脊髄性筋萎縮症
脊髄性筋萎縮症についての詳しい記載は SMA(脊髄性筋萎縮症)家族の会 ホームページ内の 「SMA(脊髄性筋萎縮症)ってなに?」をご覧ください。
☆乳児脊髄性筋萎縮症(spinal muscular atrophy 1:SMA1、ウェルドニッヒ・ホフマン病: Werdnig-Hoffmann病)
WerdnigとHoffmannという人がほとんど同時に発表しています。本来この二人の論文の患者さんはつぎの中間型に相当しています。しかし習慣的にウェルドニッヒ・ホフマン病というと重症であるSMA1型をさすことが多いのです。
母親の1/3 は胎動が弱かったといいますので、胎内での発症が推定されます。生下時、あるいは乳児期早期から筋力低下、筋緊張低下が著明です。とくに筋緊張低下が強く、フロッピーインファントで発達の遅れも目立ちます。筋肉をさわると、筋肉はまるでマシュマロのように柔らかです。顔の筋肉はしっかりしていますから、表情は正常です(図40)。舌に細かいふるえ(線維束性収縮:fasciculation)があります。腱反射は消失します。

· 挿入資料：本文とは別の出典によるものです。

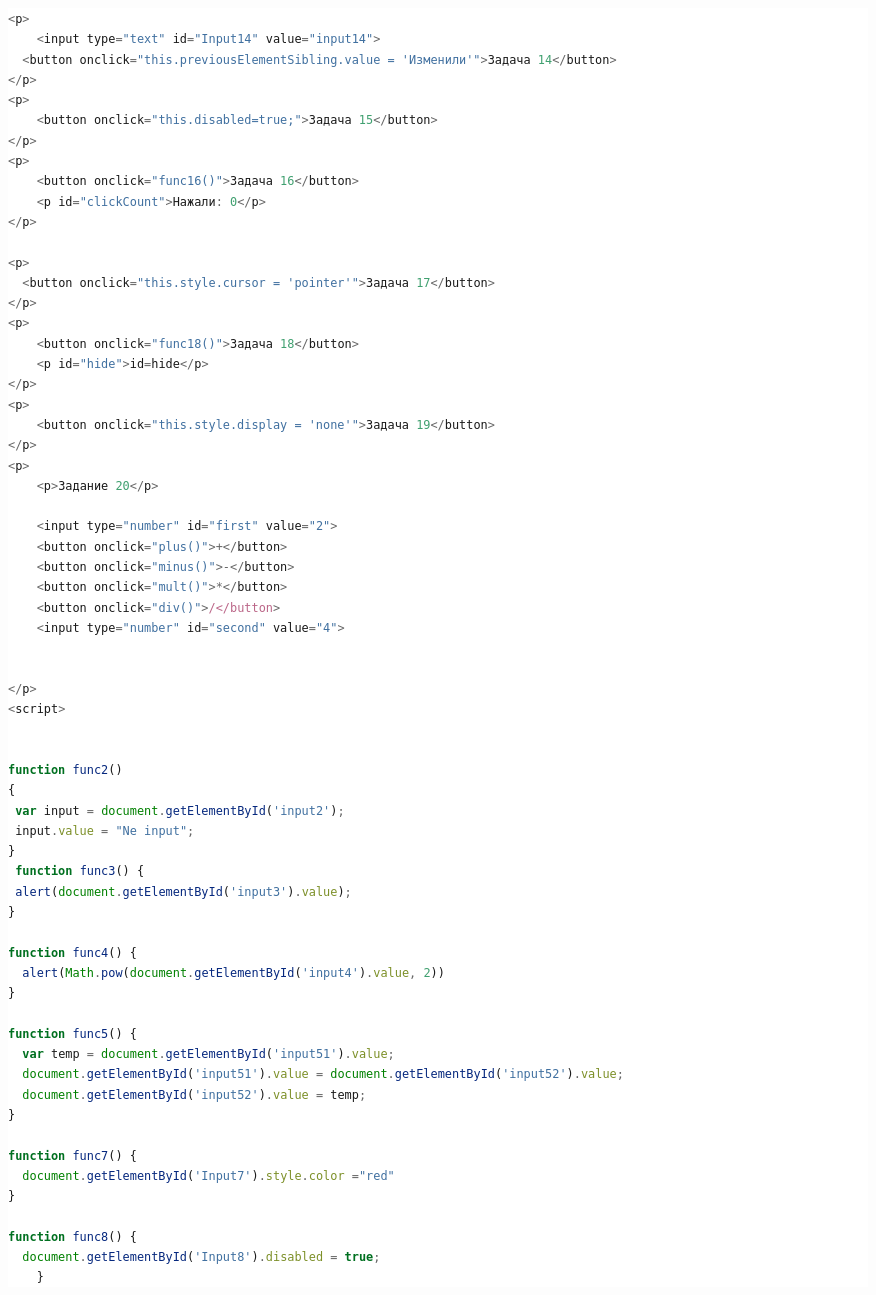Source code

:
 ```javascript
<p>
    <input type="text" id="Input14" value="input14">
  <button onclick="this.previousElementSibling.value = 'Изменили'">Задача 14</button>
</p>
<p>
    <button onclick="this.disabled=true;">Задача 15</button>
</p>
<p>
    <button onclick="func16()">Задача 16</button>
    <p id="clickCount">Нажали: 0</p>
</p>

<p>
  <button onclick="this.style.cursor = 'pointer'">Задача 17</button>
</p> 
<p>
    <button onclick="func18()">Задача 18</button>
    <p id="hide">id=hide</p>
</p>
<p>
    <button onclick="this.style.display = 'none'">Задача 19</button>
</p>
<p>
    <p>Задание 20</p>
    
    <input type="number" id="first" value="2">
    <button onclick="plus()">+</button>
    <button onclick="minus()">-</button>
    <button onclick="mult()">*</button>
    <button onclick="div()">/</button>
    <input type="number" id="second" value="4">
    

</p>
<script>
   

function func2()
{
 var input = document.getElementById('input2');
 input.value = "Ne input";
}
 function func3() {
 alert(document.getElementById('input3').value);
}

function func4() {
  alert(Math.pow(document.getElementById('input4').value, 2))
}

function func5() {
  var temp = document.getElementById('input51').value; 
  document.getElementById('input51').value = document.getElementById('input52').value; 
  document.getElementById('input52').value = temp;
}

function func7() {
  document.getElementById('Input7').style.color ="red"
}

function func8() {
  document.getElementById('Input8').disabled = true;
    }
```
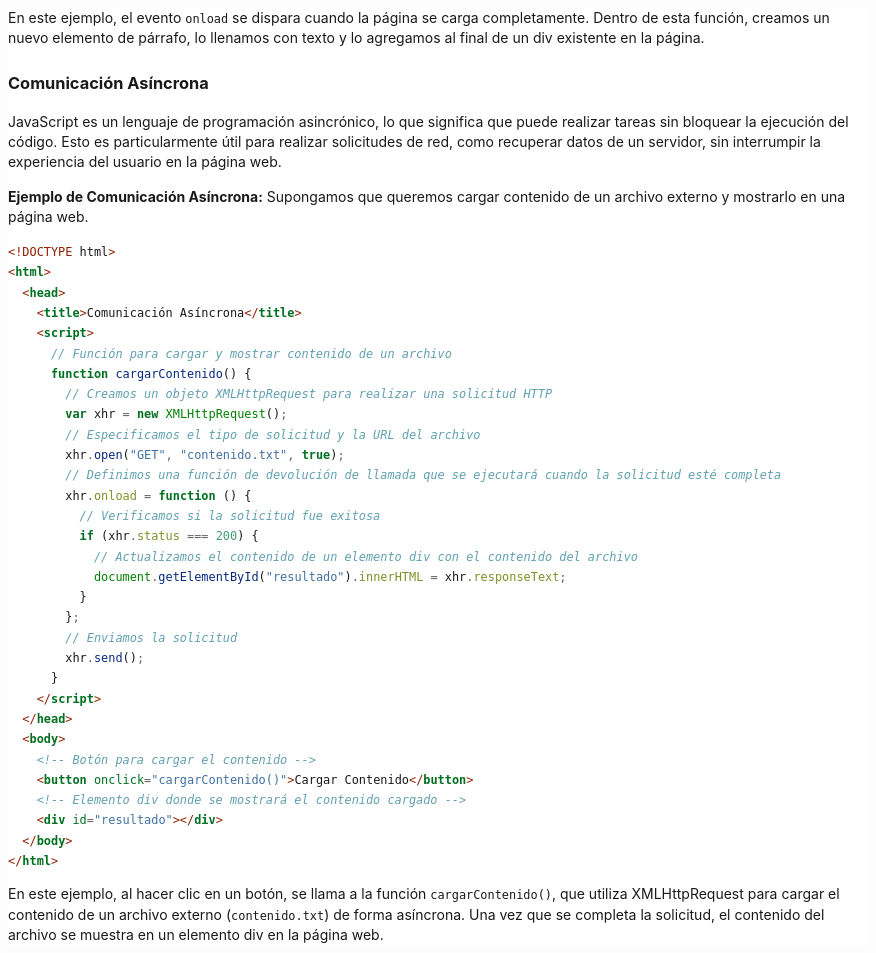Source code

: En este ejemplo, el evento `onload` se dispara cuando la página se carga completamente. Dentro de esta función, creamos un nuevo elemento de párrafo, lo llenamos con texto y lo agregamos al final de un div existente en la página.

### Comunicación Asíncrona

JavaScript es un lenguaje de programación asincrónico, lo que significa que puede realizar tareas sin bloquear la ejecución del código. Esto es particularmente útil para realizar solicitudes de red, como recuperar datos de un servidor, sin interrumpir la experiencia del usuario en la página web.

**Ejemplo de Comunicación Asíncrona:**
Supongamos que queremos cargar contenido de un archivo externo y mostrarlo en una página web.

```html
<!DOCTYPE html>
<html>
  <head>
    <title>Comunicación Asíncrona</title>
    <script>
      // Función para cargar y mostrar contenido de un archivo
      function cargarContenido() {
        // Creamos un objeto XMLHttpRequest para realizar una solicitud HTTP
        var xhr = new XMLHttpRequest();
        // Especificamos el tipo de solicitud y la URL del archivo
        xhr.open("GET", "contenido.txt", true);
        // Definimos una función de devolución de llamada que se ejecutará cuando la solicitud esté completa
        xhr.onload = function () {
          // Verificamos si la solicitud fue exitosa
          if (xhr.status === 200) {
            // Actualizamos el contenido de un elemento div con el contenido del archivo
            document.getElementById("resultado").innerHTML = xhr.responseText;
          }
        };
        // Enviamos la solicitud
        xhr.send();
      }
    </script>
  </head>
  <body>
    <!-- Botón para cargar el contenido -->
    <button onclick="cargarContenido()">Cargar Contenido</button>
    <!-- Elemento div donde se mostrará el contenido cargado -->
    <div id="resultado"></div>
  </body>
</html>

```

En este ejemplo, al hacer clic en un botón, se llama a la función `cargarContenido()`, que utiliza XMLHttpRequest para cargar el contenido de un archivo externo (`contenido.txt`) de forma asíncrona. Una vez que se completa la solicitud, el contenido del archivo se muestra en un elemento div en la página web.
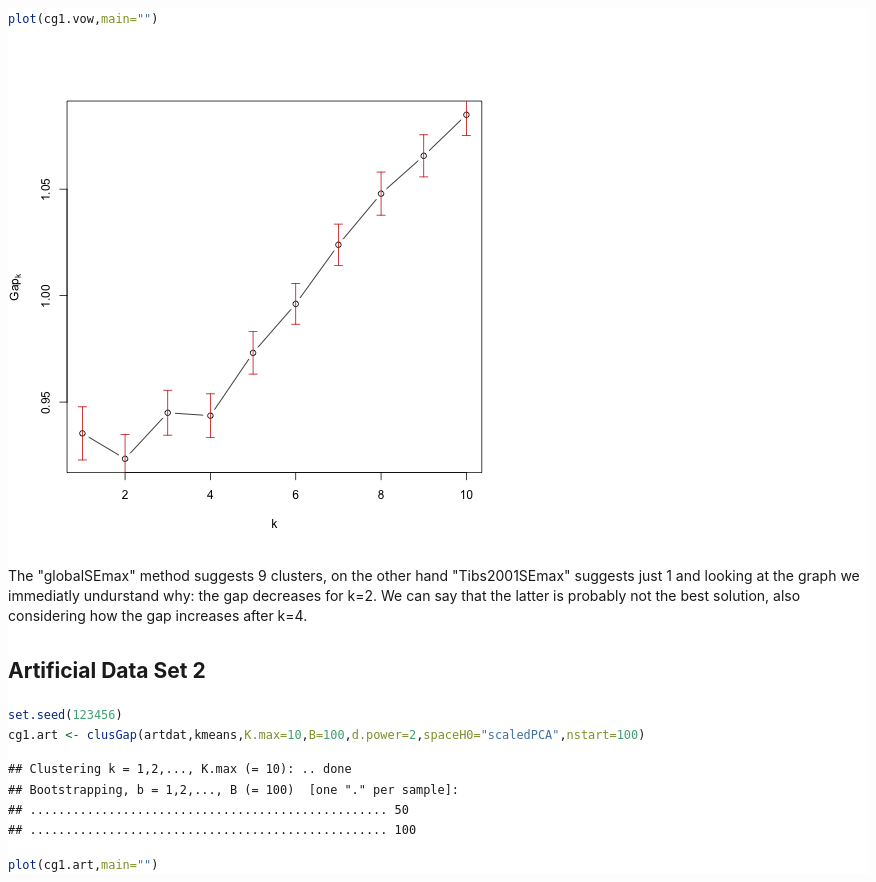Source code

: 

```r
plot(cg1.vow,main="")
```

![plot of chunk unnamed-chunk-3](figure/unnamed-chunk-3-1.png)

The "globalSEmax" method suggests 9 clusters, on the other hand "Tibs2001SEmax" suggests just 1 and looking at the graph we immediatly undurstand why: the gap decreases for k=2. We can say that the latter is probably not the best solution, also considering how the gap increases after k=4. 

## Artificial Data Set 2

```r
set.seed(123456)
cg1.art <- clusGap(artdat,kmeans,K.max=10,B=100,d.power=2,spaceH0="scaledPCA",nstart=100)
```

```
## Clustering k = 1,2,..., K.max (= 10): .. done
## Bootstrapping, b = 1,2,..., B (= 100)  [one "." per sample]:
## .................................................. 50 
## .................................................. 100
```

```r
plot(cg1.art,main="")
```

手足の筋肉は軟らかく、ほとんど動きがない。 顔面筋は侵されないので、泣いたり笑ったりの表情は豊かである。 | |
図40:ウェルドニッヒ・ホフマン病 |
遺伝子診断が可能になって、筋生検はほとんど行われません。筋病理では萎縮線維が大きな群をなして存在する(大群萎縮:large groups of atrophic fibers)のが特徴的です。非萎縮ないし肥大線維はタイプ1線維です。また筋内の末梢神経も早くから髄鞘を失います。
☆中間型(spinal muscular atrophy 2: SMA 2、intermediate form)
SMA 1に比べると軽症でお座りまでできます。発症は生後数ヶ月で、発達の遅れと筋緊張低下があります(図41)。呼吸筋も侵されますが著明ではありません。進行は人によって異なります。中には進行が停止していて、成人まで症状があまり変わらない人もいます。
脊髄性筋萎縮症は筋緊張低下が著明であって、それは中間型でも例外ではない。 踵が耳についたり、写真のように身体がやわらかい(二つ折れ現象:double foldingという)。 | |
図41:脊髄性筋萎縮症中間型 |
☆クーゲルベルグ・ベランダー病(spinal muscular atrophy 3: SMA 3、Kugelberg-Welander disease)
発症時期は小児期から思春期までと幅があります。近位筋優位の筋力低下がありますが歩行は可能です。肢帯型筋ジストロフィーとよく似ていますが、筋緊張は低下しています。病気の進行は人によっていろいろです。
血清CK値は正常か軽度上昇です。筋電図で神経原性の所見がみられることが診断的です。